__OBJECTIVE__. From the items below, extract every line that contains the string "newSketch", matching case exactly.

**** ITEMS ****

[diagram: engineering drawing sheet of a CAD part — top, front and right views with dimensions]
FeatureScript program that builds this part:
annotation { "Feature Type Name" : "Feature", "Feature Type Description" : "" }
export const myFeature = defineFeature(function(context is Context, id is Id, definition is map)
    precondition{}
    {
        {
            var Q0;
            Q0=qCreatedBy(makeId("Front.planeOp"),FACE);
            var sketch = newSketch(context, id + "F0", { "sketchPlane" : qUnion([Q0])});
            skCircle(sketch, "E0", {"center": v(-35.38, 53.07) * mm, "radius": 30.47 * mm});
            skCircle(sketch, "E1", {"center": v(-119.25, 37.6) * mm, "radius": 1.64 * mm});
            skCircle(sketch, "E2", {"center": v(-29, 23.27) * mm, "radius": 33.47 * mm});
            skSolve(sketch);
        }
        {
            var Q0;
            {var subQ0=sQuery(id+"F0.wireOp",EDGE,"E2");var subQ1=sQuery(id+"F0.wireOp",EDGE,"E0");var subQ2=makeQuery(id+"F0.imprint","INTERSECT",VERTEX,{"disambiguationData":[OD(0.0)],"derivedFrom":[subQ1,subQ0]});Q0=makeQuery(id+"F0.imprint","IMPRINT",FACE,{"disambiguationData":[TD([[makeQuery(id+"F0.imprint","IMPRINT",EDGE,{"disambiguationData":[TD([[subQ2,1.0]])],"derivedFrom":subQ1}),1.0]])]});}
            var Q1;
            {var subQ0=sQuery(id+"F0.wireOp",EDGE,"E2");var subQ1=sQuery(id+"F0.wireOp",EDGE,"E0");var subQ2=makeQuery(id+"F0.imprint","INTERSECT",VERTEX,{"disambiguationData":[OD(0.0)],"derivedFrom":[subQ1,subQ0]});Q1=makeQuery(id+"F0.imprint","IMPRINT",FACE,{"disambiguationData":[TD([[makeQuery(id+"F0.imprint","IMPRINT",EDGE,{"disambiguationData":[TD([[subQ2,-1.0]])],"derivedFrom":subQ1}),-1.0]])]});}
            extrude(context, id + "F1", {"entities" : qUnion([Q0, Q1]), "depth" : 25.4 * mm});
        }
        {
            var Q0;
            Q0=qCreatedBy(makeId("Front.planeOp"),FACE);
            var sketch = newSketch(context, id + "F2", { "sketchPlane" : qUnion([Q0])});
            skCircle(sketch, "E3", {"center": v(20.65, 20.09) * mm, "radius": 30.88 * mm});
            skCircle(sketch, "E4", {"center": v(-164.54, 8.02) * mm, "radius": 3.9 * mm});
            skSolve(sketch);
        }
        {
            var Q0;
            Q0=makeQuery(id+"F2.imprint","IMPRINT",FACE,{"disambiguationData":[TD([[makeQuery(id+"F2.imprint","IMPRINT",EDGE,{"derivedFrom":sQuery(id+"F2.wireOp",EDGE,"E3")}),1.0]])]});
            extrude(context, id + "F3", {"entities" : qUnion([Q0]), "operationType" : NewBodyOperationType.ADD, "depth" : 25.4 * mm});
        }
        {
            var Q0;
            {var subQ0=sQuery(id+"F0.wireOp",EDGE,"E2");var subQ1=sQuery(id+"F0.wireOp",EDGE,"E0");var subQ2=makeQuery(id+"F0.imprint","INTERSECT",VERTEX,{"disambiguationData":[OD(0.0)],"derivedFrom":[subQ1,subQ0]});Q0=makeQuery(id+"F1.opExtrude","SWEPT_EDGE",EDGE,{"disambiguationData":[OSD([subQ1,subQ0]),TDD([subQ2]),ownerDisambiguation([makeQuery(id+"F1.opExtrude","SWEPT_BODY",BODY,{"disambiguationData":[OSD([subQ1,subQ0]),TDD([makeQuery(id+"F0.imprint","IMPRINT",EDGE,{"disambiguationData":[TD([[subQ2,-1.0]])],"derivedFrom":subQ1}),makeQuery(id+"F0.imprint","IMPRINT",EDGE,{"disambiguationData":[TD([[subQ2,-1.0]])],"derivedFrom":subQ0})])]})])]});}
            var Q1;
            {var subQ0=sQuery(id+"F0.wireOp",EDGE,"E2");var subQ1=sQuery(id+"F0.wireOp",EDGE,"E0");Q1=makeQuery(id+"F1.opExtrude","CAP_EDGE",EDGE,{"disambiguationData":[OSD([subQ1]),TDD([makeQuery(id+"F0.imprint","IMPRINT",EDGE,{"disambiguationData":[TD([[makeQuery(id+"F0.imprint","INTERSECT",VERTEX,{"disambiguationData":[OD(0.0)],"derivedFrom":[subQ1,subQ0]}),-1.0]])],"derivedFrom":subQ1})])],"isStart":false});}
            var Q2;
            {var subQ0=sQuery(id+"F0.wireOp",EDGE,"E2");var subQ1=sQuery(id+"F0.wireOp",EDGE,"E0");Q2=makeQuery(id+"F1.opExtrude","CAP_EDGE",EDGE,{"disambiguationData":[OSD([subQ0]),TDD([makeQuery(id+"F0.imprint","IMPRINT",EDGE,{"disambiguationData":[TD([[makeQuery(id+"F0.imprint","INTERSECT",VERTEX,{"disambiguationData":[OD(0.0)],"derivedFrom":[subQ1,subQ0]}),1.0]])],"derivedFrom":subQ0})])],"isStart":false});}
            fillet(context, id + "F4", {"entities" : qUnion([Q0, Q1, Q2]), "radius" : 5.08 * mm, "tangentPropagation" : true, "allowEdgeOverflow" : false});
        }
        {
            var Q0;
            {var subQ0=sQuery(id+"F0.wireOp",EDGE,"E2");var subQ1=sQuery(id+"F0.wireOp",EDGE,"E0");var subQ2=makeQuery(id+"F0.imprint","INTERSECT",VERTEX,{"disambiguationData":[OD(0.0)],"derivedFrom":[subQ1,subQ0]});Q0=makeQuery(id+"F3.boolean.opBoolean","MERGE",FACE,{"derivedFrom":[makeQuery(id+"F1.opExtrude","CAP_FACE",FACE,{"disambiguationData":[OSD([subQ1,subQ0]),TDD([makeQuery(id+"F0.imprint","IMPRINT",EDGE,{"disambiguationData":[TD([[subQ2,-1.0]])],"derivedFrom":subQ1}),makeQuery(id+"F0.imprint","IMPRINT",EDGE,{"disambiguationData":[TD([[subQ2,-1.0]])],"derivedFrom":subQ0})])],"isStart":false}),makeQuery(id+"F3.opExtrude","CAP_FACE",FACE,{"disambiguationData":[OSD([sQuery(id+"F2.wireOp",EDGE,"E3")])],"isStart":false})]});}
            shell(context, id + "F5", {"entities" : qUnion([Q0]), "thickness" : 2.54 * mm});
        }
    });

****

__EXPECTED OUTPUT__.
            var sketch = newSketch(context, id + "F0", { "sketchPlane" : qUnion([Q0])});
            var sketch = newSketch(context, id + "F2", { "sketchPlane" : qUnion([Q0])});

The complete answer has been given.